→ Action item
Would you repeat, exactly as given, the line with "- [ ] Slack/Teams notifications" and every line after it to the end of the entries?

^^^^^^^^

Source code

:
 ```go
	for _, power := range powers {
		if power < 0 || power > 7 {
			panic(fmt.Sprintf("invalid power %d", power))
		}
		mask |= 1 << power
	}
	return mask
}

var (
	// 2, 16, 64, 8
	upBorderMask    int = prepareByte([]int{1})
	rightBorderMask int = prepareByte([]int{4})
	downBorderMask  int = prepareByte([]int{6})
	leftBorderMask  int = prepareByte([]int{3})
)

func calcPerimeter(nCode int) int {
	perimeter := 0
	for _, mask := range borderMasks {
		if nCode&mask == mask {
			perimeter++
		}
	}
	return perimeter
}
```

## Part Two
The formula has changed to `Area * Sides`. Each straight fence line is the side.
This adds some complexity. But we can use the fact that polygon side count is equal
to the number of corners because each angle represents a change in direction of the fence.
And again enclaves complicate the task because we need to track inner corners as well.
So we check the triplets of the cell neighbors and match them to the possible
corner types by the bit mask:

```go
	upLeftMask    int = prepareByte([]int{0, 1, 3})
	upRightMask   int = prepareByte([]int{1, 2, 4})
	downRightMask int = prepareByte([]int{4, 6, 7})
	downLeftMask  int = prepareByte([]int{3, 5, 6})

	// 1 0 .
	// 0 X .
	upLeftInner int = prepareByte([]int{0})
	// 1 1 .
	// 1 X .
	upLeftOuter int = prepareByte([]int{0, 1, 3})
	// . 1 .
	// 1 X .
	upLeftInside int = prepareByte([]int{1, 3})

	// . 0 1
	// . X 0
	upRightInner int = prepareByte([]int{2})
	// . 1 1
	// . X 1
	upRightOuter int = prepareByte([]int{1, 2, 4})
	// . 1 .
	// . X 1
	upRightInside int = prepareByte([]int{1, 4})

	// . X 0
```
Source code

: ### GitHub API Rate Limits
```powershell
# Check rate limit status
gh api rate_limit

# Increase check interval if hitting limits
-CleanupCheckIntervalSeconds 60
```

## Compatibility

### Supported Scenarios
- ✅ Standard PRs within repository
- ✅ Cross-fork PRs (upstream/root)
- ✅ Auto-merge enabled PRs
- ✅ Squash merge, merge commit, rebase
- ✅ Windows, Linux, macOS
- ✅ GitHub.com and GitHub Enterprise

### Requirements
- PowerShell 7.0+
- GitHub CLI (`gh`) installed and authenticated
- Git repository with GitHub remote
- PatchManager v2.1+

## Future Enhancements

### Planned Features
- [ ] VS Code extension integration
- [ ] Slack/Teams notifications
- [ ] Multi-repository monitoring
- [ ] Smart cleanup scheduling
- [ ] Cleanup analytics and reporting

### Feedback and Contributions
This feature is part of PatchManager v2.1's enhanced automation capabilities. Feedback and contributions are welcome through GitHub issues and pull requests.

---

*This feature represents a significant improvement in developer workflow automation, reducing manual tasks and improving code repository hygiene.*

^^^^^^^^

→ Task solution
- [ ] Slack/Teams notifications
- [ ] Multi-repository monitoring
- [ ] Smart cleanup scheduling
- [ ] Cleanup analytics and reporting

### Feedback and Contributions
This feature is part of PatchManager v2.1's enhanced automation capabilities. Feedback and contributions are welcome through GitHub issues and pull requests.

---

*This feature represents a significant improvement in developer workflow automation, reducing manual tasks and improving code repository hygiene.*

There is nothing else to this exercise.